[SOURCE MATERIAL Boundary: Start]

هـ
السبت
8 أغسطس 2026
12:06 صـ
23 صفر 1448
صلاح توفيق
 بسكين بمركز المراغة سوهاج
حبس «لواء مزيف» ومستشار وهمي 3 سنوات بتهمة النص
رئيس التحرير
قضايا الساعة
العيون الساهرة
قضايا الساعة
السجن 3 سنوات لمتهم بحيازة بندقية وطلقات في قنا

[SOURCE MATERIAL Boundary: End]

■ WHAT IS REQUIRED: Set down all the data exactly as given.

■ TASK RESULT:
هـ
السبت
8 أغسطس 2026
12:06 صـ
23 صفر 1448
صلاح توفيق
 بسكين بمركز المراغة سوهاج
حبس «لواء مزيف» ومستشار وهمي 3 سنوات بتهمة النص
رئيس التحرير
قضايا الساعة
العيون الساهرة
قضايا الساعة
السجن 3 سنوات لمتهم بحيازة بندقية وطلقات في قنا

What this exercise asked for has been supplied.